Due to lack of multi-inheritance and due to implementation specific decisions the API often sucks. There
are many inherited API methods in particular widgets that do NOT make sense there and will confuse the
user. This API is designed using interfaces. Every individual attribute or feature is defined by a central
interface. This approach allows that each method is defined only in one place and documentation gets
consistent and maintainable. Finally, we have analyzed various native UI toolkits with their API and
internals. From this perspective and with the experience of building various large enterprise application
clients this API has been designed. Please have a look.
- Consistent
Hide strange and touchy behaviors of existing toolkits.
- Extensibility
Even though we define widgets by interfaces and have support for multiple native UI toolkits, you can
extend this code. Either with UI toolkit independent widgets by composing existing ones (see
UiWidgetCustom
in uit-widget-base
and
UiWidgetFactoryDatatype.createForDatatype(Class)

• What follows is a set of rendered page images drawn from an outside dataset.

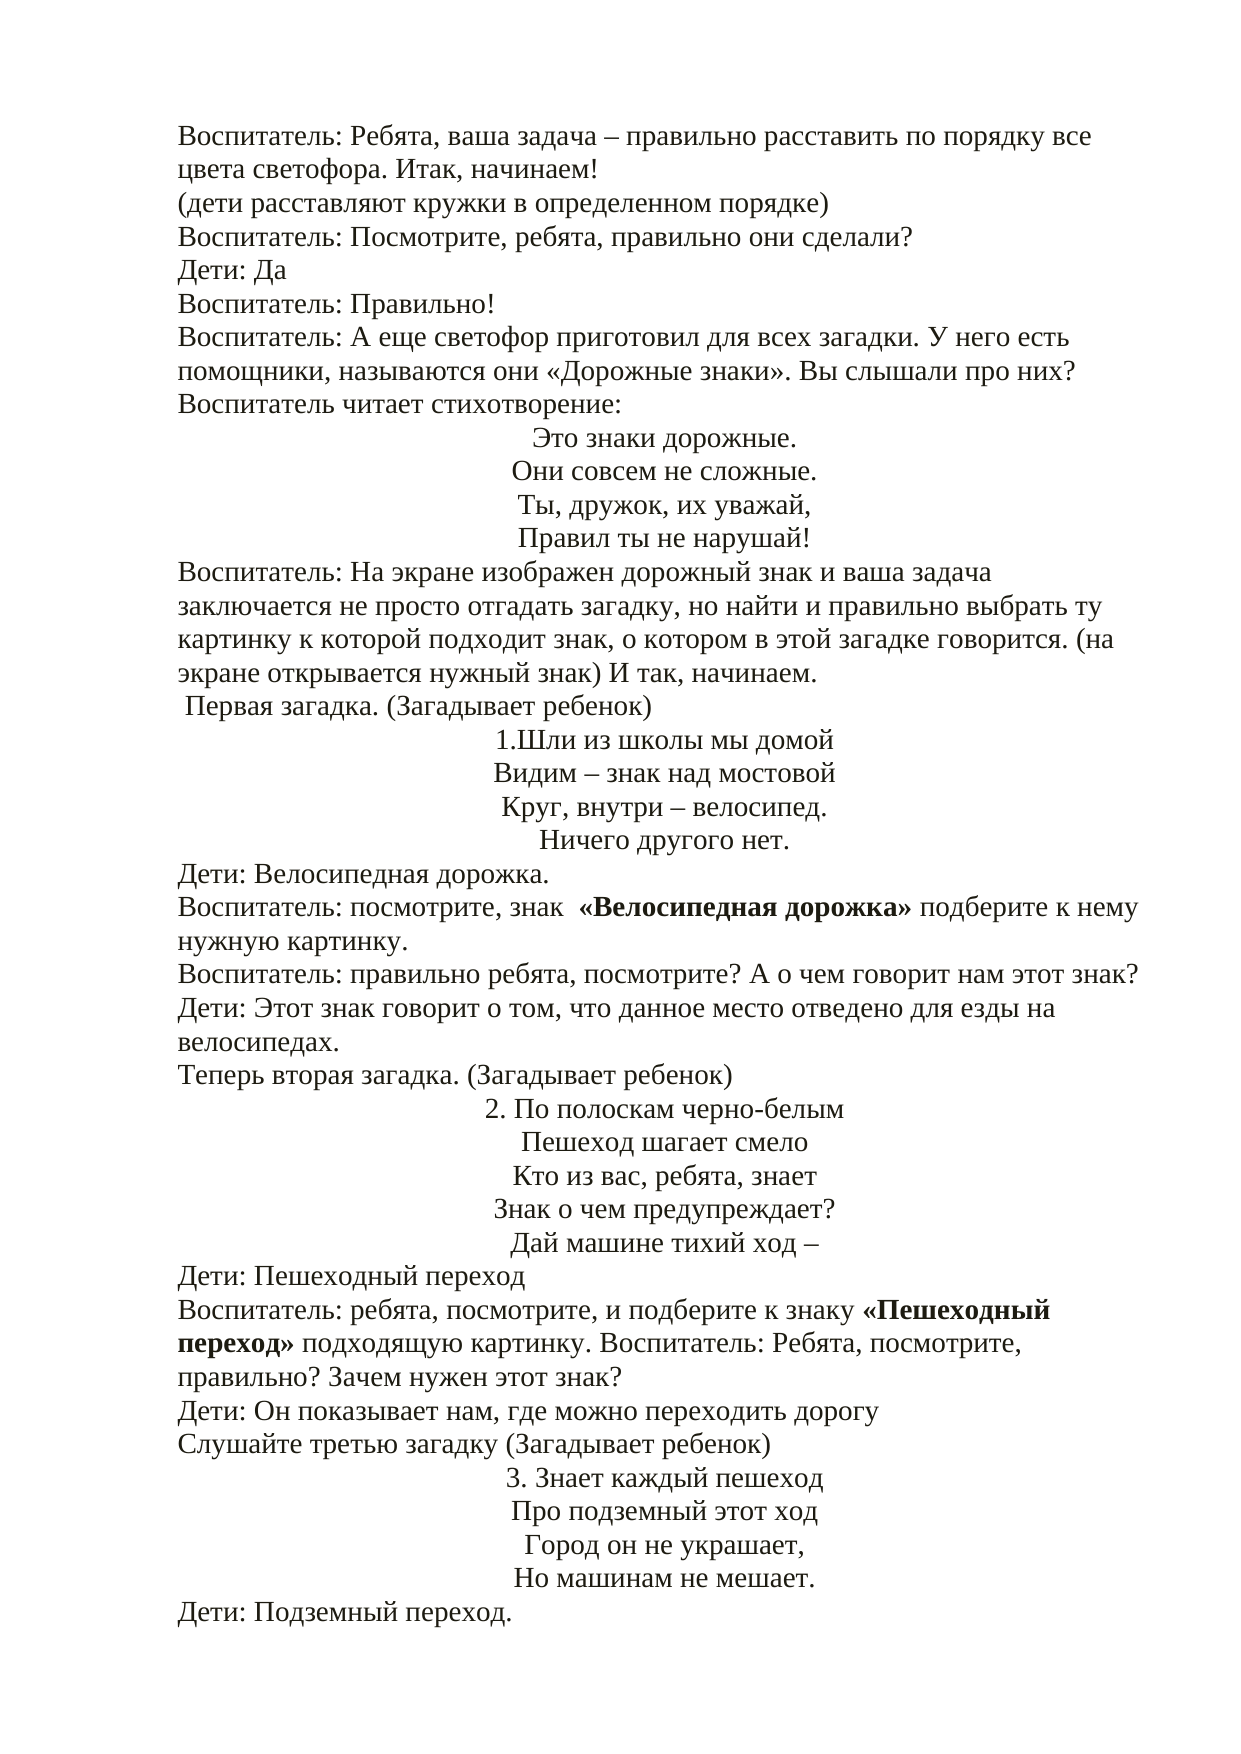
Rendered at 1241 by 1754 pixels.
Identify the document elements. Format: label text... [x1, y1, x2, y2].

text Правил ты не нарушай! [177, 521, 1152, 554]
text Воспитатель: Посмотрите, ребята, правильно они сделали? [177, 219, 1152, 252]
text Город он не украшает, [177, 1527, 1152, 1560]
text Воспитатель: ребята, посмотрите, и подберите к знаку «Пешеходный переход» подходящую картинку. Воспитатель: Ребята, посмотрите, правильно? Зачем нужен этот знак? [177, 1292, 1152, 1393]
text Кто из вас, ребята, знает [177, 1158, 1152, 1191]
text Про подземный этот ход [177, 1493, 1152, 1527]
text Первая загадка. (Загадывает ребенок) [177, 688, 1152, 722]
text Воспитатель: Ребята, ваша задача – правильно расставить по порядку все цвета светофора. Итак, начинаем! [177, 118, 1152, 185]
text 1.Шли из школы мы домой [177, 722, 1152, 755]
text Пешеход шагает смело [177, 1124, 1152, 1158]
text Знак о чем предупреждает? [177, 1191, 1152, 1225]
text Теперь вторая загадка. (Загадывает ребенок) [177, 1057, 1152, 1091]
text Слушайте третью загадку (Загадывает ребенок) [177, 1426, 1152, 1460]
text Видим – знак над мостовой [177, 755, 1152, 789]
text Дети: Этот знак говорит о том, что данное место отведено для езды на велосипедах. [177, 990, 1152, 1057]
text Ничего другого нет. [177, 822, 1152, 856]
text Воспитатель: Правильно! [177, 286, 1152, 319]
text (дети расставляют кружки в определенном порядке) [177, 185, 1152, 219]
text Воспитатель: правильно ребята, посмотрите? А о чем говорит нам этот знак? [177, 957, 1152, 990]
text Дети: Пешеходный переход [177, 1258, 1152, 1292]
text Воспитатель: А еще светофор приготовил для всех загадки. У него есть помощники, называются они «Дорожные знаки». Вы слышали про них? [177, 319, 1152, 386]
text Они совсем не сложные. [177, 453, 1152, 487]
text Дай машине тихий ход – [177, 1225, 1152, 1258]
text Но машинам не мешает. [177, 1560, 1152, 1594]
text Воспитатель: На экране изображен дорожный знак и ваша задача заключается не просто отгадать загадку, но найти и правильно выбрать ту картинку к которой подходит знак, о котором в этой загадке говорится. (на экране открывается нужный знак) И так, начинаем. [177, 554, 1152, 688]
text Дети: Подземный переход. [177, 1594, 1152, 1627]
text Дети: Он показывает нам, где можно переходить дорогу [177, 1393, 1152, 1426]
text Воспитатель: посмотрите, знак «Велосипедная дорожка» подберите к нему нужную картинку. [177, 889, 1152, 957]
text Ты, дружок, их уважай, [177, 487, 1152, 521]
text Дети: Да [177, 252, 1152, 286]
text Это знаки дорожные. [177, 420, 1152, 453]
text 3. Знает каждый пешеход [177, 1460, 1152, 1493]
text Воспитатель читает стихотворение: [177, 386, 1152, 420]
text Дети: Велосипедная дорожка. [177, 856, 1152, 889]
text Круг, внутри – велосипед. [177, 789, 1152, 822]
text 2. По полоскам черно-белым [177, 1091, 1152, 1124]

) or by replacing or adding
widgets for native toolkit support. We hope that the latter case will never be necessary or that you join this
project in this case.
- Higher Level
While the adoption of native UI toolkits takes place on a quite low level, there are many high level
features like
But you are still free to pick and choose: If you only want to use the lower level abstraction you can still ignore
the higher level stuff.
- Dialogs not pages
Most client frameworks have a programming model that is page-oriented (e.g. you produce a web-page). However, for
a Rich (Internet) Application you need to think in dialogs and not in pages. So if you open a particular (main-)dialog
the result is a page that contains that dialog typically together with other things like header, footer, navigation,
etc. In this API all of these parts are dialogs that are composed and embedded to build a page. However, each of these
dialogs have a state and lifecycle rather than the page itself.
- Usability
By providing established UI patterns this framework supports you in creating a UI with high usability.
- Accessibility
Accessibility
is an important but also complex topic. This layer
support standards such as WAI-ARIA
as well
as keyboard control and other features to increase accessibility.
- Internationalization
Of course everything is integrated with our great native language support provided by
NlsMessage
. This offers a single, flexible and powerful mechanism for i18n and l10n
abstracting from the very different concepts of the underlying native toolkits that are supported. Further we expose
features like bidirectional-text (BiDi) provided by the underlying technology.
Limitations
Please also note the following limitations before you make your choice:
- No gimmicks
This approach is focusing on functionality and is limited to a common sense of features that are offered by
all supported native UI toolkits. You will have less flexibility if you are using this layer. If you want
to offer a very fancy or extraordinary UI you should consider using a single UI technology directly and
stick to it. On the other hand you should also consider this as a feature as it helps you to build client
applications using common UI patterns that have good usability and accessibility. You can still style your UI with
CSS and give it some fancy look.
- No magic
You should NOT expect that switching from a web-application to e.g. JavaFx can be done by a single line of code and
the UI behaves and looks the same. However, this abstraction layer allows to switch from one supported toolkit to
another or to support multiple native toolkits on a single codebase with reasonable effort.
- Not small
This framework is designed for medium to large sized client applications. If you want a small client with
few screens, the overhead of setting up and learning this technology might be too high. However, we have a
strong focus on making your life easy. So also many things are much faster to implement. The choice is up to you:
either you swear at the beginning of your project while setting everything up (when using this framework) or your
swear at the end while you loose control over the maintenance of your code-base (when using JavaScript).